Provided entries:
------------------------------------------------------------------------
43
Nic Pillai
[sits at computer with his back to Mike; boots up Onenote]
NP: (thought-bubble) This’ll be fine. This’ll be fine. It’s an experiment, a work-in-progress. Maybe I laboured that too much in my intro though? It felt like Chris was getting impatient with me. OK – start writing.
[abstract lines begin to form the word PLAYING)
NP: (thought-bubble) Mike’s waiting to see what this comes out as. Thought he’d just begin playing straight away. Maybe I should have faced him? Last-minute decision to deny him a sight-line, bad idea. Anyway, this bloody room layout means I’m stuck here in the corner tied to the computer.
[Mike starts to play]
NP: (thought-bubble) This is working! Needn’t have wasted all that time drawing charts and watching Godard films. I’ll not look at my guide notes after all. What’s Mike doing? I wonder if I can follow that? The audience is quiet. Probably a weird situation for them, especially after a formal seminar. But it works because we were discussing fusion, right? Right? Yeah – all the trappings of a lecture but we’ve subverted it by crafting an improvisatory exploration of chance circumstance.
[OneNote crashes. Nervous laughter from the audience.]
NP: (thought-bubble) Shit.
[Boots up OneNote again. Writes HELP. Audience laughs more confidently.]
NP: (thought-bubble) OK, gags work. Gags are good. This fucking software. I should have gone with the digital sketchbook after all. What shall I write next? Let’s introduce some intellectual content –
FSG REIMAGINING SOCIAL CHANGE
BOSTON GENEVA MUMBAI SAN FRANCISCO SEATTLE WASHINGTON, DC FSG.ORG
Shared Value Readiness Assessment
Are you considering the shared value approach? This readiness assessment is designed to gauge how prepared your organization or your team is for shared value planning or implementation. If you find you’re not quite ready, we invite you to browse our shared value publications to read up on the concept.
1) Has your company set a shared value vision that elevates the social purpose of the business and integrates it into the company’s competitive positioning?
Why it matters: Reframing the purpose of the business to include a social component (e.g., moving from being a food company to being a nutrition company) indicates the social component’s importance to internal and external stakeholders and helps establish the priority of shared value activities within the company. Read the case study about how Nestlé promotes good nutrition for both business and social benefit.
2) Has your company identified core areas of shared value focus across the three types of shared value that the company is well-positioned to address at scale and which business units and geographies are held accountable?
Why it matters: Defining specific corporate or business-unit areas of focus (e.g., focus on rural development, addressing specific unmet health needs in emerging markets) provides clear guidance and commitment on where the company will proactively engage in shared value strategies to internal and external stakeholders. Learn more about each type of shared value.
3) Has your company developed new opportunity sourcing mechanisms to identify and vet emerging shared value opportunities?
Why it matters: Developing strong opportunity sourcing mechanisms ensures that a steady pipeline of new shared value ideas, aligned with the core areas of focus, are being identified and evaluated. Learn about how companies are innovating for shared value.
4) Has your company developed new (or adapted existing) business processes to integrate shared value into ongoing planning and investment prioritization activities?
------------------------------------------------------------------------
What to work on: Whatever the entries say, repeat all of them exactly.

Your response:
43
Nic Pillai
[sits at computer with his back to Mike; boots up Onenote]
NP: (thought-bubble) This’ll be fine. This’ll be fine. It’s an experiment, a work-in-progress. Maybe I laboured that too much in my intro though? It felt like Chris was getting impatient with me. OK – start writing.
[abstract lines begin to form the word PLAYING)
NP: (thought-bubble) Mike’s waiting to see what this comes out as. Thought he’d just begin playing straight away. Maybe I should have faced him? Last-minute decision to deny him a sight-line, bad idea. Anyway, this bloody room layout means I’m stuck here in the corner tied to the computer.
[Mike starts to play]
NP: (thought-bubble) This is working! Needn’t have wasted all that time drawing charts and watching Godard films. I’ll not look at my guide notes after all. What’s Mike doing? I wonder if I can follow that? The audience is quiet. Probably a weird situation for them, especially after a formal seminar. But it works because we were discussing fusion, right? Right? Yeah – all the trappings of a lecture but we’ve subverted it by crafting an improvisatory exploration of chance circumstance.
[OneNote crashes. Nervous laughter from the audience.]
NP: (thought-bubble) Shit.
[Boots up OneNote again. Writes HELP. Audience laughs more confidently.]
NP: (thought-bubble) OK, gags work. Gags are good. This fucking software. I should have gone with the digital sketchbook after all. What shall I write next? Let’s introduce some intellectual content –
FSG REIMAGINING SOCIAL CHANGE
BOSTON GENEVA MUMBAI SAN FRANCISCO SEATTLE WASHINGTON, DC FSG.ORG
Shared Value Readiness Assessment
Are you considering the shared value approach? This readiness assessment is designed to gauge how prepared your organization or your team is for shared value planning or implementation. If you find you’re not quite ready, we invite you to browse our shared value publications to read up on the concept.
1) Has your company set a shared value vision that elevates the social purpose of the business and integrates it into the company’s competitive positioning?
Why it matters: Reframing the purpose of the business to include a social component (e.g., moving from being a food company to being a nutrition company) indicates the social component’s importance to internal and external stakeholders and helps establish the priority of shared value activities within the company. Read the case study about how Nestlé promotes good nutrition for both business and social benefit.
2) Has your company identified core areas of shared value focus across the three types of shared value that the company is well-positioned to address at scale and which business units and geographies are held accountable?
Why it matters: Defining specific corporate or business-unit areas of focus (e.g., focus on rural development, addressing specific unmet health needs in emerging markets) provides clear guidance and commitment on where the company will proactively engage in shared value strategies to internal and external stakeholders. Learn more about each type of shared value.
3) Has your company developed new opportunity sourcing mechanisms to identify and vet emerging shared value opportunities?
Why it matters: Developing strong opportunity sourcing mechanisms ensures that a steady pipeline of new shared value ideas, aligned with the core areas of focus, are being identified and evaluated. Learn about how companies are innovating for shared value.
4) Has your company developed new (or adapted existing) business processes to integrate shared value into ongoing planning and investment prioritization activities?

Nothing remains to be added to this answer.